Testing What It Learned
Imagine your teacher taught you all the spelling words for the week, then gave you a spelling test — but the test only had those EXACT same words on it. Would you really know if you learned spelling? Probably not — you might have just memorized the list. A REAL test uses words you have not seen yet. That way, your teacher knows you truly understand, not just remembered. Machines need the same kind of real test.
Training Data vs. Testing Data
When scientists train a machine, they are careful to split their examples into two separate groups: Training data — the examples the machine actually learns from. These are the photos, words, or numbers the machine studies during training. Testing data — a set of examples the machine has NEVER seen before, kept hidden until training is finished. When training is done, the testers show the machine the testing data to see how it does. If the machine does well on the testing data — examples it never practiced on — that is real evidence it learned the pattern and did not just memorize the answers.
Training data is what the machine learns from. Testing data is how we find out if it truly learned. Using new examples for the test is the only honest way to check.
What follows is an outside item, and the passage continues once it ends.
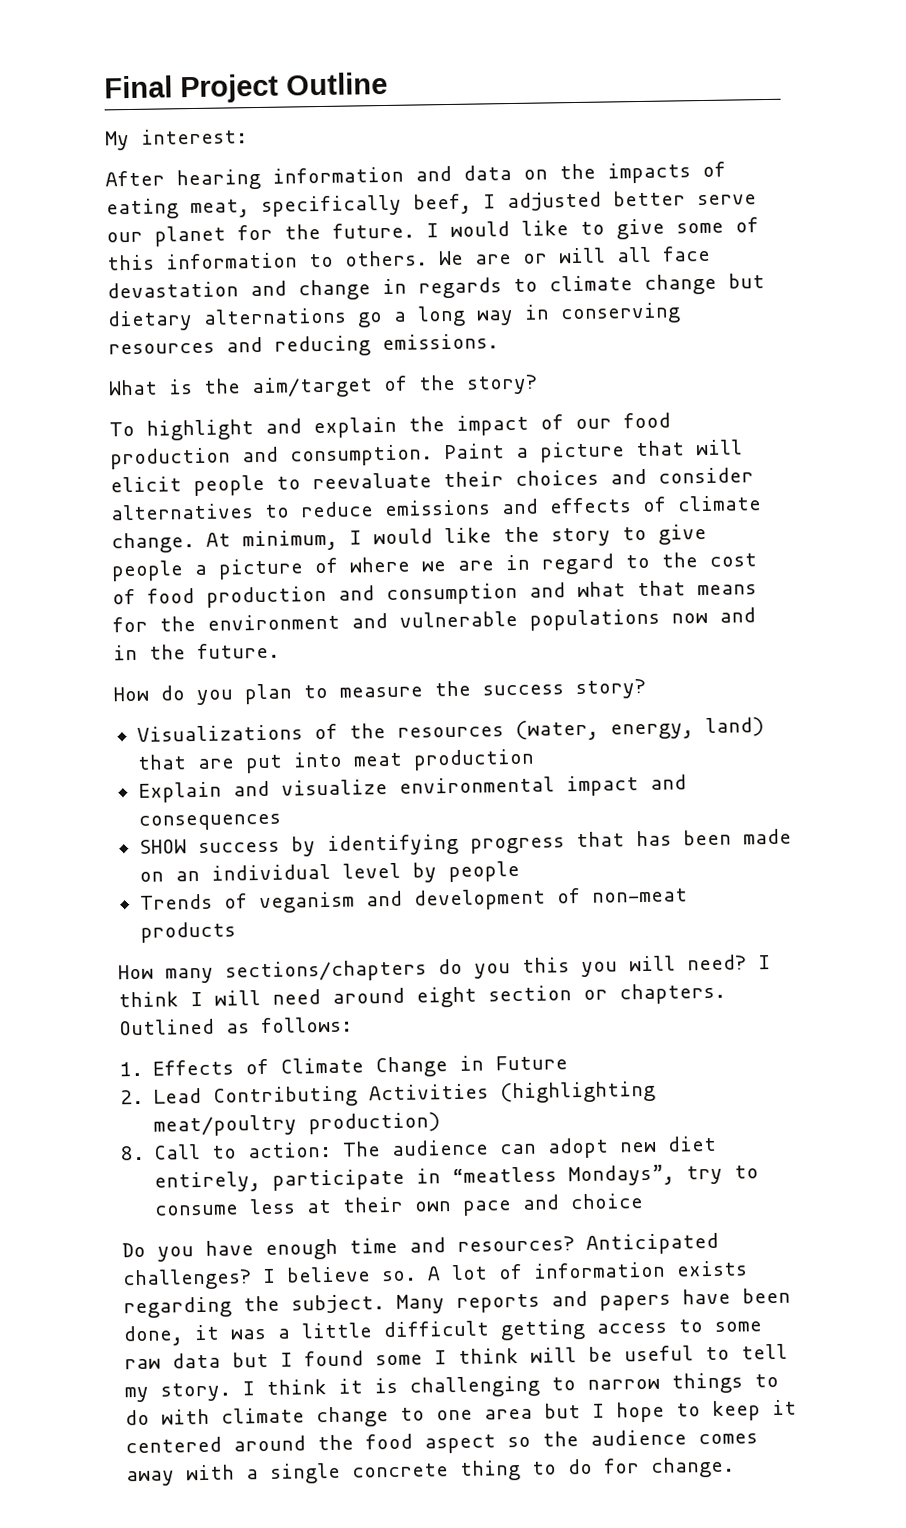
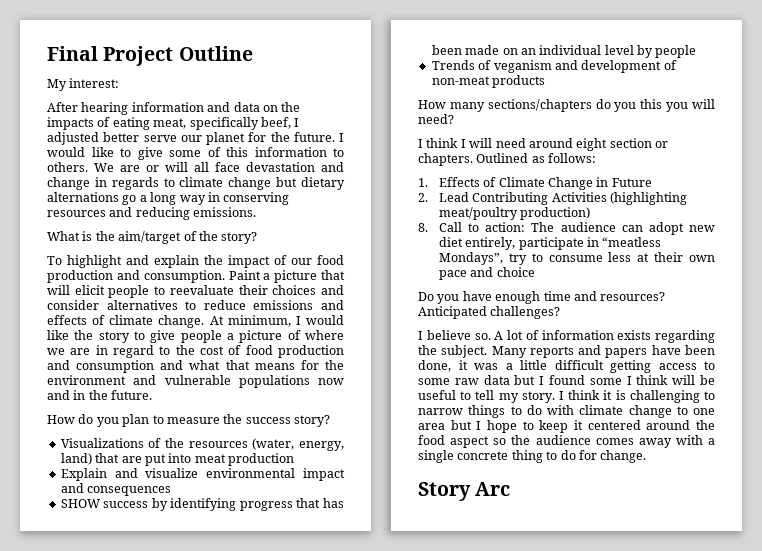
(747, 962) none -> (454, 119) //
(252, 1279) none -> (561, 312) //
(735, 1467) none -> [418,482,511,501] // Story Arc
Here is how this works in real life. A team of scientists trains a machine to recognize different types of clouds — fluffy cumulus clouds, wispy cirrus clouds, flat stratus clouds. For training, they use 1,000 cloud photos. But they hold back 200 photos and never show those to the machine during training. Those 200 become the test. After training, they show the machine the 200 hidden photos. The machine guesses the type for each one. The scientists count up how many it gets right. If the machine scores 95 out of 100 on the hidden photos — great! Its model works well on new clouds it has never seen. If it only scores 50 out of 100 — hmm. Back to training. Maybe more examples, or better-labeled ones. This is called evaluating the model. Evaluate means to judge how well something works.
Flashcards — click each card to reveal the answer
There is a sneaky mistake called overfitting. It happens when the machine does extremely well on the training examples — almost perfectly — but does badly on the testing examples. Overfitting means the machine memorized the specific training examples instead of truly learning the pattern. It is like a student who memorizes "c-a-t spells cat" but cannot spell any other three-letter word. Scientists watch out for overfitting by always checking both: how well the machine does on training data AND how well it does on fresh testing data.
The testing examples must stay hidden until training is completely done. If you accidentally show the machine its test examples during training, the test becomes meaningless — just like peeking at a quiz before you take it.
Why do scientists keep testing data hidden during training?
A machine scores 99% on training data but only 40% on testing data. What is likely happening?
Give Your Own Spelling Test
- Ask a family member or friend to teach you five words you have NEVER seen before — really unusual or made-up words are fine!
- Listen carefully but do NOT write them down.
- Now have them teach you five more words AND write those down.
- After ten minutes of doing something else, take a spelling test on ALL ten words.
- Which words did you do better on — the written ones or the listened-only ones?
- Talk about it: which group of words was more like 'training data' and which was more like 'testing data'?